CIO Insight: You were named the CIO of Sony Pictures Entertainment on Sept. 12. You were a consultant in digital rights management. What lessons can the visual entertainment industry learn from the music industry's experience?
Stubbs: I think movie executives have the advantage of learning from what Napster and other peer-to-peer networks did to the music industry's ability to support its business models. The music industry has suffered greatly and a lot of it is because of the rampant piracy that's going on right now. Forewarned is forearmed.
You'll be heading Sony Pictures' global information technology group, responsible for fully integrating the information systems that support SPE's motion picture, television, home entertainment and corporate-level operations. What's key to your strategy?
It's a tad too early to talk about everything just yet. I just got here. But digital rights management will be one of the priorities. We will continue many initiatives already under way and we will also be investigating DRM policies and initiatives.
DRM includes the rules and protective mechanisms for the exploitation of content. In other words, you can protect content and only allow assets when people abide by a set of rules that have been specified. Typically, the content owner specifies the rules, or it could be specified by people who the content owner gives permission to specify new rules, so it can be a layered rule approach. Basically, these rules are designed to support various business modelsfor example, a business model might be a pay-per-view, or another business model might be that you own it, but it's only good for viewing on a particular device, or it can be for an unlimited use. These are all different business models that content owners and the retailers, or the distribution industry, will adopt.

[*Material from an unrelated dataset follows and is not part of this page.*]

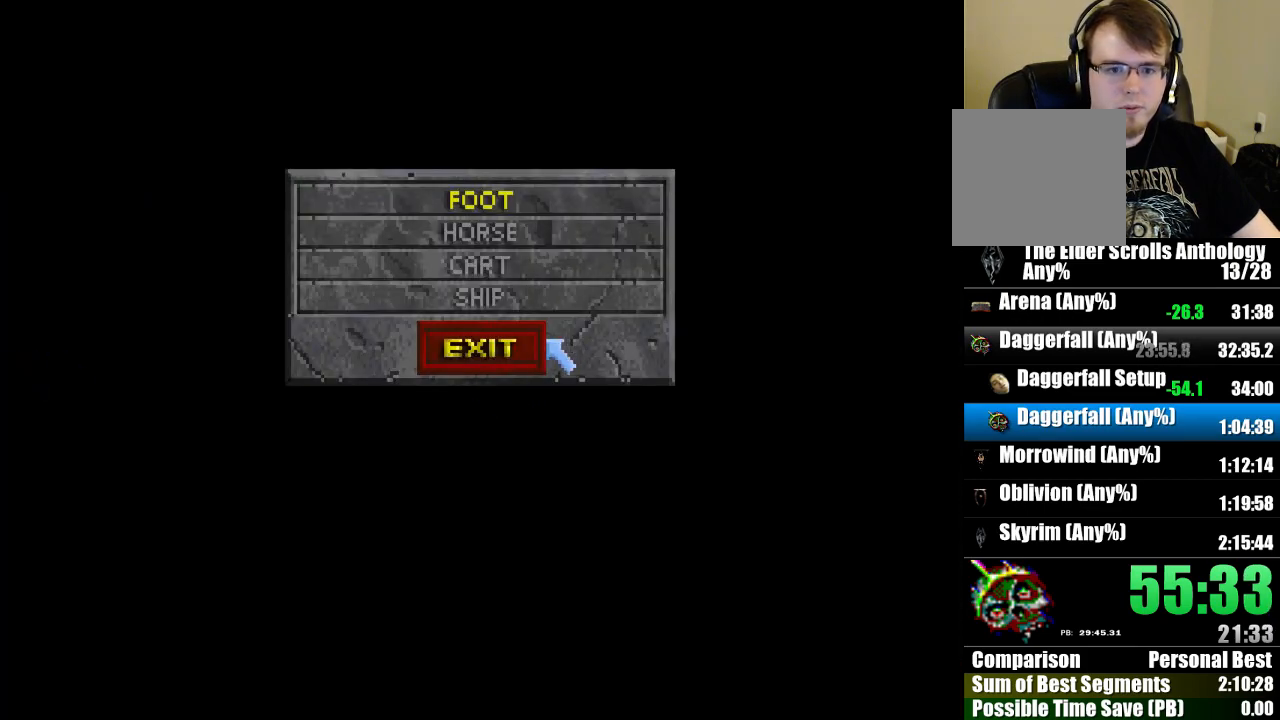
{"keys": [], "mouse": [], "events": [[100, "mouse_left", "down"], [200, "mouse_left", "up"], [300, "run", "up"], [300, "up", "up"], [333, "jump", "up"]]}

You believe that XrML, the language developed by Xerox ContentGuard, will be the successful common platform for DRM in the entertainment industry. Why?
I think it will be one common way of expressing rights. It has a leg up on everybody because it's been adopted by Microsoft and it's a very rigorous language that allows for a lot of flexibility.
What needs to happen technologically to enable the digital distribution of movies and TV shows?
That's a hard question to answer. I think there will need to be a number of technologies further developed. For example, it's fine to say you have a rights language and it's another thing to say you have technologies that can interpret that rights language and enforce those rights before they allow unauthorized people to have access to content. Interpretation and enforcement is still a fairly complicated problem.
There's a lot of intellectual property out in the marketplace right now, or a lot of patents, if you will, which have been issued by the patent office on this subject, and it's not clear which technology providers are going to be stepping up to the plate and getting a license from the patent holders to develop the necessary technology. Microsoft, of course, is a major player. They are quite a ways down the line and are investing heavily in DRM technology.
I think the next three to five years are going to be very interesting and we're going to be addressing these issues of DRM head on. There's a new policy group that's just formed at Sony Pictures Entertainment that will be involved in figuring out where we stand on digital rights issues, and I hope to contribute to and help execute that effort in a meaningful way.